Some four years after the opinion in the case cited above, the then Mr. Justice Case, speaking for the Supreme Court in Gang and Gang v. Rogalsky , 124 N.J.L. 207, 11 A. 2 d

[20 NJSuper Page 616]

239 (Sup. Ct. 1940), held that where the conditional vendor had repossessed the furniture sold under a conditional sales contract and where less than 50% of the purchase price had been paid and/or less than $500 had been paid, the conditional vendor was obliged to sell the chattel and create a deficiency before the institution of suit.

The plaintiff in its argument laid great stress upon the fact that this is a suit on a note and not upon a conditional sales contract, and that the defenses advanced under the Uniform Conditional Sales Act are not available to her, nor may she assert them affirmatively in her counterclaim. This may be so as to the defenses. Superior Finance Corporation v. John A. McCrane Motors , 160 A. 341 (Dist. Ct. 1932), 168 A. 774 (Sup. Ct. 1933) (not reported in the state reports), 113 N.J.L. 514, 174 A. 891 (E. & A.) and 115 N.J.L. 401, 180 A. 842 (Sup. Ct. 1935). However, this holding does not obtain where a counterclaim is asserted -- it being the only mode of aggressive attack open to the defendant.

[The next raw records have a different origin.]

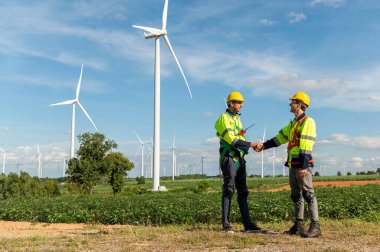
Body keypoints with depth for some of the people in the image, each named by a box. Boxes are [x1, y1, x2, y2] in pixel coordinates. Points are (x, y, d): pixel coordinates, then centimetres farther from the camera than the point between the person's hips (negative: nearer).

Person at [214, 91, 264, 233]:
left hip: (239, 159, 9)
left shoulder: (237, 119, 21)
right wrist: (250, 144, -15)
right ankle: (226, 225, -2)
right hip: (229, 158, -9)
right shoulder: (224, 118, -7)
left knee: (242, 192, 7)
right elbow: (231, 139, -17)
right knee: (228, 191, -7)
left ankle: (247, 224, 9)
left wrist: (253, 146, 1)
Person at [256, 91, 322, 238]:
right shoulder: (293, 123, 20)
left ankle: (315, 227, -9)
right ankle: (298, 225, 19)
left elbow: (306, 146, -17)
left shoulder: (308, 122, -9)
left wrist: (304, 166, -22)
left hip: (302, 164, -9)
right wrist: (264, 146, 17)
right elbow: (280, 137, 24)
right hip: (293, 165, 9)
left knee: (308, 194, -10)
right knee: (296, 195, 12)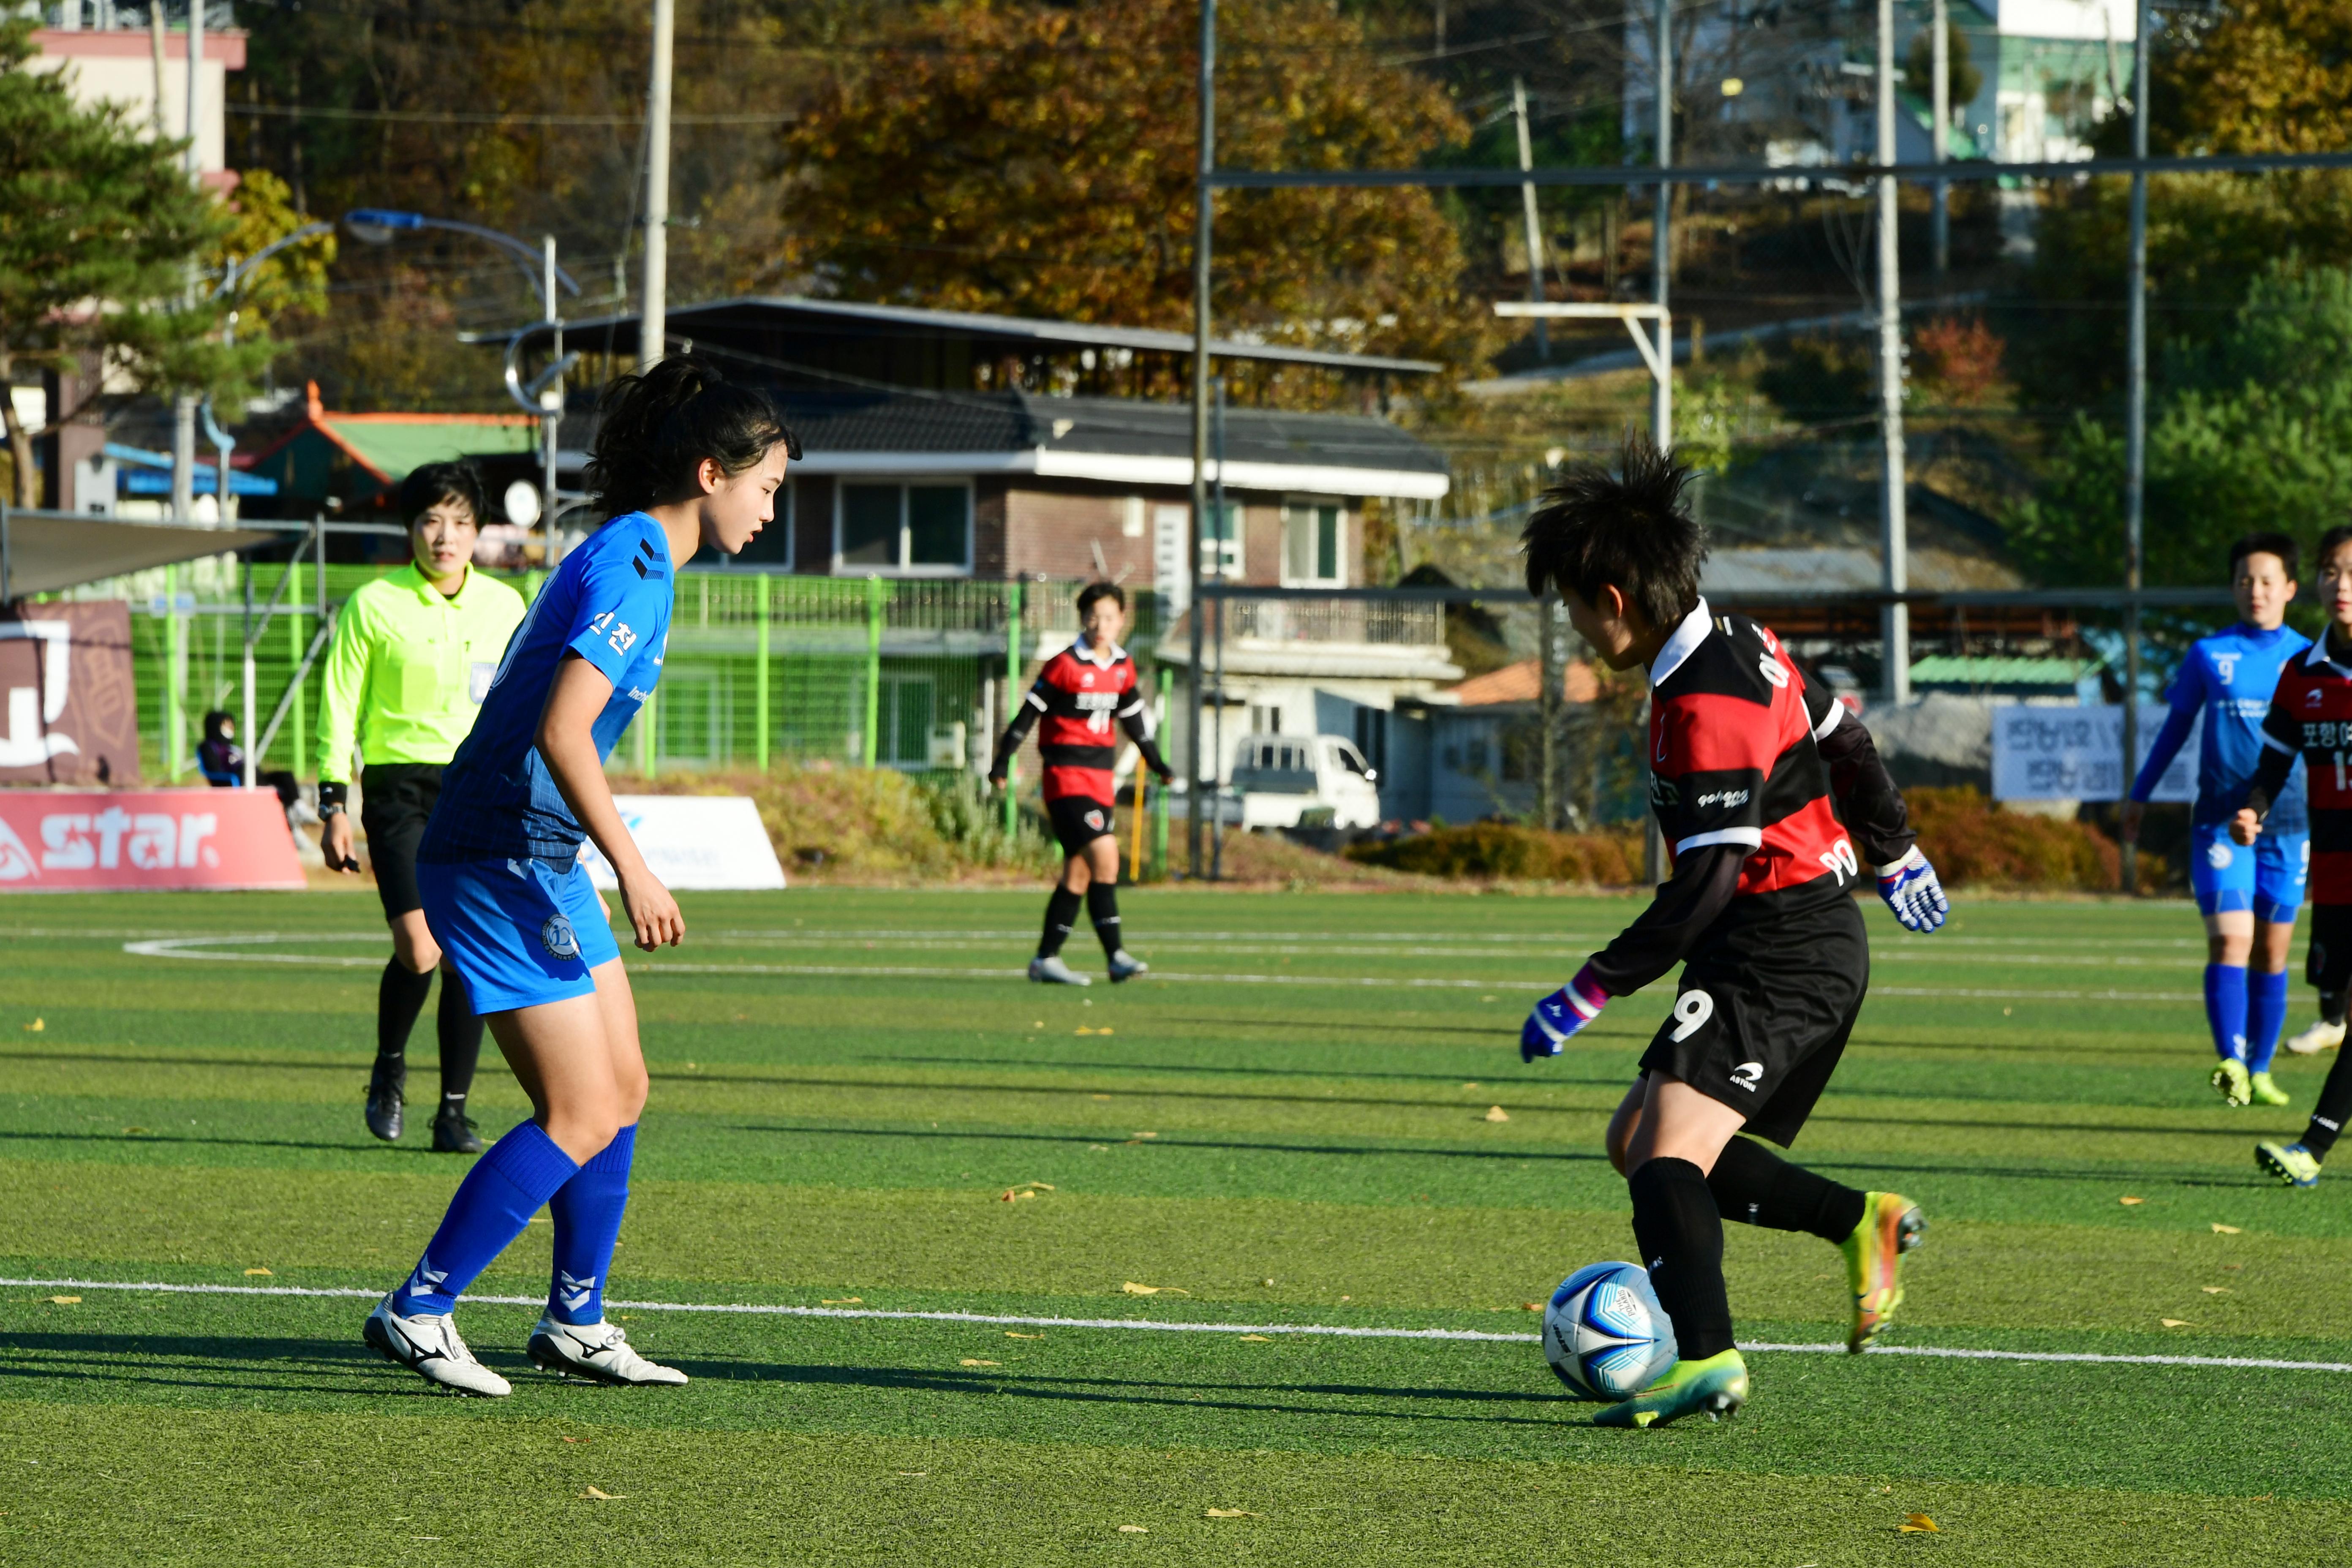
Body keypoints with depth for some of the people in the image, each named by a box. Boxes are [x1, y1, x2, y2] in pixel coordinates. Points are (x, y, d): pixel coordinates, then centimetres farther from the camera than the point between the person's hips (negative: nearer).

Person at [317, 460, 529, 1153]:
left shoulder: (505, 607, 9)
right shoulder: (373, 606, 0)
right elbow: (340, 708, 2)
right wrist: (334, 806, -3)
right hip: (401, 789, -3)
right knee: (418, 949, -17)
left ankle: (454, 1111, 8)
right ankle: (390, 1069, 12)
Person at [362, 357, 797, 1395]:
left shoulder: (634, 560, 14)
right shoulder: (627, 569, -17)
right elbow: (562, 733, -26)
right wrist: (631, 868, -26)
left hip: (541, 861, 10)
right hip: (501, 859, -10)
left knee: (622, 1090, 13)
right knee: (582, 1116, -10)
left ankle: (576, 1324, 21)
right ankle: (418, 1312, -5)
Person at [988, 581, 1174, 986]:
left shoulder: (1123, 668, 10)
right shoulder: (1065, 665, -9)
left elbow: (1133, 717, 24)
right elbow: (1029, 713, -7)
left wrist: (1156, 762, 31)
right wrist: (1002, 763, -9)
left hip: (1100, 779, 7)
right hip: (1066, 774, -7)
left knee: (1079, 871, 7)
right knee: (1105, 854, -19)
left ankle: (1046, 959, 14)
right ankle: (1116, 955, -19)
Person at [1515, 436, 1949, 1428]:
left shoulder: (1707, 705, -20)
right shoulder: (1740, 643, 10)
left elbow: (1708, 885, -24)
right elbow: (1845, 742, 24)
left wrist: (1590, 992, -23)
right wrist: (1894, 853, 39)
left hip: (1780, 953, -10)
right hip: (1815, 944, 10)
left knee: (1666, 1151, -22)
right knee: (1638, 1142, 12)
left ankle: (1708, 1359, -36)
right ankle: (1862, 1223, 15)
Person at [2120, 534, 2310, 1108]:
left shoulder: (2308, 659, 6)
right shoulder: (2208, 655, 5)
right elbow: (2176, 727, 16)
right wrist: (2139, 796, 19)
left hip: (2287, 823, 1)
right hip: (2219, 819, -1)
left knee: (2272, 949, 5)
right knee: (2230, 937, -16)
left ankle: (2259, 1070, 15)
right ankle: (2231, 1062, -22)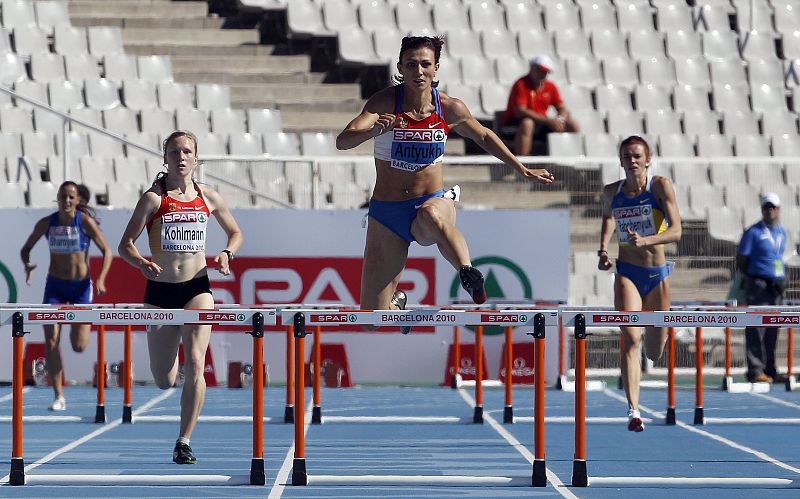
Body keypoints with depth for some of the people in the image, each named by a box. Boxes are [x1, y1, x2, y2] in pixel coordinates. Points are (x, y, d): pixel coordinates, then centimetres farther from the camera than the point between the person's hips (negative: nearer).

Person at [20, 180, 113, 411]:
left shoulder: (86, 222, -11)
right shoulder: (46, 224, -4)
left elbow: (107, 251, -7)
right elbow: (26, 248, 8)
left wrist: (101, 280, -20)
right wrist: (27, 265, -14)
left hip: (81, 285, -2)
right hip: (55, 286, 2)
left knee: (79, 346, -4)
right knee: (51, 340, -10)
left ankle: (85, 323, 35)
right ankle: (59, 396, -2)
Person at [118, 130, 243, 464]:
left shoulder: (209, 198, 4)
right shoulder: (154, 198, -5)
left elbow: (236, 233, 18)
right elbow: (125, 245, -5)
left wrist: (227, 253, -3)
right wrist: (142, 263, -26)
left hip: (197, 289, 1)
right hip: (159, 291, -1)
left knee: (195, 365, -17)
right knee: (164, 382, 6)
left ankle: (184, 443, -9)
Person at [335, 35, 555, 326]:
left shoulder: (451, 109, -3)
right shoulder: (385, 102, -10)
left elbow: (484, 137, 18)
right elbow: (342, 142, -24)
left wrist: (523, 170, 20)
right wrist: (374, 130, -44)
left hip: (433, 201, 0)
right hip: (386, 214, 0)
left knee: (431, 214, -42)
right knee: (374, 320, 1)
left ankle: (468, 273, -49)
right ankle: (397, 302, 35)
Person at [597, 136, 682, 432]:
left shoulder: (661, 186, -9)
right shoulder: (611, 192, 1)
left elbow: (676, 231, -19)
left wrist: (645, 240, -35)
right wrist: (603, 249, 5)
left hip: (657, 274, 0)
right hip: (626, 273, 0)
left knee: (654, 353, 11)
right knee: (631, 339, -21)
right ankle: (633, 410, -27)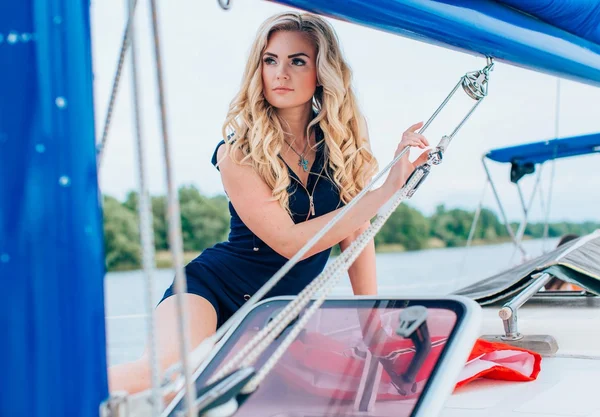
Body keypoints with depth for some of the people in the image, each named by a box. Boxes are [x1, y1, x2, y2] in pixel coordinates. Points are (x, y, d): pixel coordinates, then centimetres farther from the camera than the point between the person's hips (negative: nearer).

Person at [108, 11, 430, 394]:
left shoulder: (340, 143, 0)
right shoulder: (239, 151, -13)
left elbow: (356, 232, 7)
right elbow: (289, 241, -21)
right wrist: (388, 188, -23)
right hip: (212, 289, -5)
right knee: (168, 371, -36)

I am unable to find any authorities, and none have been submitted to me, which permit a conditional vendor to take into its possession a chattel sold under a conditional sales contract and retain it under the theory of "protective custody" and institute suit for the unpaid balance while the chattel is being so retained. The right to sue upon the note in this instance, or upon the conditional sales contract for the unpaid balance, remained absolute in the plaintiff. It was not obliged to repossess or "protect in its custody" the chattel, but once having elected the latter course, it was compelled to proceed under the provisions of the Uniform Conditional Sales Act.

I find that the plaintiff having failed to make sale of the chattel and establish a deficiency, it cannot recover upon its claim, and that the defendant having failed to prove any monetary damages under its counterclaim can have no recovery thereunder. Hence, I find a judgment of no cause of action on the plaintiff's claim and the same result upon the defendant's counterclaim.